# EXERCISE INSTRUCTIONS
From the line with "Немного посовещавшись, Макс" to the line with "sindicato médico CESM.", retype every line exactly, including those two, and leave out the rest of the data below.

Saved data entries
━━━━━━
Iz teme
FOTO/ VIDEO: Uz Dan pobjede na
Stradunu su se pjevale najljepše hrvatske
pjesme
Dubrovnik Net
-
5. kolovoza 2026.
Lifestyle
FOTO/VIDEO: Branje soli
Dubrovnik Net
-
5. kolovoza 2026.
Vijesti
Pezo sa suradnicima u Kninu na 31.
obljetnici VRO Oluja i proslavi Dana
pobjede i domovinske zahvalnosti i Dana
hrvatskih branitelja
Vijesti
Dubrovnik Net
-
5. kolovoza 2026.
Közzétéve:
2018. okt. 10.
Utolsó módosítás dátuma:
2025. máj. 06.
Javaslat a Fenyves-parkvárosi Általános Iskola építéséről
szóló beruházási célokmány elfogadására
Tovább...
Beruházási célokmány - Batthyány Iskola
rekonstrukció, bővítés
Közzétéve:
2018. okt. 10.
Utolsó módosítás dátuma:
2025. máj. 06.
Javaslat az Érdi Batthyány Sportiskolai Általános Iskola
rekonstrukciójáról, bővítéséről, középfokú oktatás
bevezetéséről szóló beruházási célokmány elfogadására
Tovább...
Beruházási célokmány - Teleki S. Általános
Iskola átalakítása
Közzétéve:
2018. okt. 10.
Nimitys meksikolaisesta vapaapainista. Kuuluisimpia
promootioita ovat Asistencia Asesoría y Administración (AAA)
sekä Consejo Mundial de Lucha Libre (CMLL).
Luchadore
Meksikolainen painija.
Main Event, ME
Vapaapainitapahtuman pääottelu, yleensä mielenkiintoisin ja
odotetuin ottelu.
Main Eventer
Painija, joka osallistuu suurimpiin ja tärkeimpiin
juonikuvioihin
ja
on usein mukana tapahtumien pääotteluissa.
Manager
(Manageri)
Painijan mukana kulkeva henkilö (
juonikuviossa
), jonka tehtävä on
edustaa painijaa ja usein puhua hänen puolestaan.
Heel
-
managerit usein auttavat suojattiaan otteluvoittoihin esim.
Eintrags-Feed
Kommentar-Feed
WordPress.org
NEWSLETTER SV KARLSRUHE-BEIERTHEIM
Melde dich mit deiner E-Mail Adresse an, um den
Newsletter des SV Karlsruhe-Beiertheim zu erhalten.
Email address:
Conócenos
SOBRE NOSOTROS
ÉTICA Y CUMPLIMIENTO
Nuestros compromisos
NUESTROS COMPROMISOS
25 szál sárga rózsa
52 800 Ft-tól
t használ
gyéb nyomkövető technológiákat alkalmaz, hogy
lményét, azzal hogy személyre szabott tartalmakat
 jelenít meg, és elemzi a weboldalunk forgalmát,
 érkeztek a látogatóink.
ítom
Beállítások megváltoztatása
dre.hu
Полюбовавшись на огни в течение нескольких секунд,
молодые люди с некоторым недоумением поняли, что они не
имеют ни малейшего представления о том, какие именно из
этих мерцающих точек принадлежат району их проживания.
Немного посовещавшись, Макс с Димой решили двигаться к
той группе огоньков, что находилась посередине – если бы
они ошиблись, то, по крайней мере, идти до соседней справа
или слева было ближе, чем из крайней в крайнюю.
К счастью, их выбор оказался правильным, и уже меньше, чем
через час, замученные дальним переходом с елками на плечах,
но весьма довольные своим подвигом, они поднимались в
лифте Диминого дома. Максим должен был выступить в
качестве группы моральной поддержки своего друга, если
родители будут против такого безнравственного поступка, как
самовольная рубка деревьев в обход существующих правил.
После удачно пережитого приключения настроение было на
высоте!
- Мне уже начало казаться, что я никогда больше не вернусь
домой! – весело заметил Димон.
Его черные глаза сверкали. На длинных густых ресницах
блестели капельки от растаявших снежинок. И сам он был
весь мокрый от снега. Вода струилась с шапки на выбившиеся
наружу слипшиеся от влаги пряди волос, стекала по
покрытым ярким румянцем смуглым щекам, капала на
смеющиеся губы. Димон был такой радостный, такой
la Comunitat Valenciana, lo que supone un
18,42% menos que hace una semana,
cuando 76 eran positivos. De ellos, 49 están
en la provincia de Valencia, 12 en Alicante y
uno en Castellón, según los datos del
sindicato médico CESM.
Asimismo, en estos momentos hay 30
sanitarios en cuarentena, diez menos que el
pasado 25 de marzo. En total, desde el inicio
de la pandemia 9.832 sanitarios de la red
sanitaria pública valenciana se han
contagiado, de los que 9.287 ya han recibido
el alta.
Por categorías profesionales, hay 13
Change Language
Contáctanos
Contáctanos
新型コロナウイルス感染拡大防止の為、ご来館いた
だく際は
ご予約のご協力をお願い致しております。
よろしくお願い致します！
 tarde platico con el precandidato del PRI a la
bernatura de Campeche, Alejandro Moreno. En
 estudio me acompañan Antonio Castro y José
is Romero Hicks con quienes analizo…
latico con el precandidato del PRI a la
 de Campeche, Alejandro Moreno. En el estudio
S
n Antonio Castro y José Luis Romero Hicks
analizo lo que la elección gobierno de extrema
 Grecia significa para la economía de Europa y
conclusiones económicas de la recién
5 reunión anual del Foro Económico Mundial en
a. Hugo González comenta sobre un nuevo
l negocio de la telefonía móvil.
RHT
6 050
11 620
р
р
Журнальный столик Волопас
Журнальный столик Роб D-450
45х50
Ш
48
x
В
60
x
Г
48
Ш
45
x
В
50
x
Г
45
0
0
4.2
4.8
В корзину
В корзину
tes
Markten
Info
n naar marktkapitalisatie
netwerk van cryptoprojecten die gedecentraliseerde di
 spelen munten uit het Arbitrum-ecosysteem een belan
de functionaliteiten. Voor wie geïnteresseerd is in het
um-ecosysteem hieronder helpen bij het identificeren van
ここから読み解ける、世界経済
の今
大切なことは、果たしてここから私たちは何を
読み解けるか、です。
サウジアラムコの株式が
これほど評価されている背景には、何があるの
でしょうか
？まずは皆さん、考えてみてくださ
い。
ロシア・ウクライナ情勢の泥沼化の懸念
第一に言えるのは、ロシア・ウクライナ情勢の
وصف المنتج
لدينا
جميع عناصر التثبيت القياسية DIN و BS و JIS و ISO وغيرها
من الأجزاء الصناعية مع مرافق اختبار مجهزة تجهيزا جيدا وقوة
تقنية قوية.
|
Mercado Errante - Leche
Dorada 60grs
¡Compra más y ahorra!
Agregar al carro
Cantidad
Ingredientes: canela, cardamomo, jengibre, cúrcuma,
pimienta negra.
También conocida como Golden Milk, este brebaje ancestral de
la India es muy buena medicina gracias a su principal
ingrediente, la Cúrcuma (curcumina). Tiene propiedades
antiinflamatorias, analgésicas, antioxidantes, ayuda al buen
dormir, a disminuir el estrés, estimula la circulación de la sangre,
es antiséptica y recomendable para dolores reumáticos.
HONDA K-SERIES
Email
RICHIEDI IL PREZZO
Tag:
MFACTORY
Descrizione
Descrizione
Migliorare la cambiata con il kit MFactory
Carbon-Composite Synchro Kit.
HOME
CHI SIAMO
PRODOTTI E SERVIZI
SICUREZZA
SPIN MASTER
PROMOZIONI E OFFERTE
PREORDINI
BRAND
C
━━━━━━
# TASK RESPONSE
Немного посовещавшись, Макс с Димой решили двигаться к
той группе огоньков, что находилась посередине – если бы
они ошиблись, то, по крайней мере, идти до соседней справа
или слева было ближе, чем из крайней в крайнюю.
К счастью, их выбор оказался правильным, и уже меньше, чем
через час, замученные дальним переходом с елками на плечах,
но весьма довольные своим подвигом, они поднимались в
лифте Диминого дома. Максим должен был выступить в
качестве группы моральной поддержки своего друга, если
родители будут против такого безнравственного поступка, как
самовольная рубка деревьев в обход существующих правил.
После удачно пережитого приключения настроение было на
высоте!
- Мне уже начало казаться, что я никогда больше не вернусь
домой! – весело заметил Димон.
Его черные глаза сверкали. На длинных густых ресницах
блестели капельки от растаявших снежинок. И сам он был
весь мокрый от снега. Вода струилась с шапки на выбившиеся
наружу слипшиеся от влаги пряди волос, стекала по
покрытым ярким румянцем смуглым щекам, капала на
смеющиеся губы. Димон был такой радостный, такой
la Comunitat Valenciana, lo que supone un
18,42% menos que hace una semana,
cuando 76 eran positivos. De ellos, 49 están
en la provincia de Valencia, 12 en Alicante y
uno en Castellón, según los datos del
sindicato médico CESM.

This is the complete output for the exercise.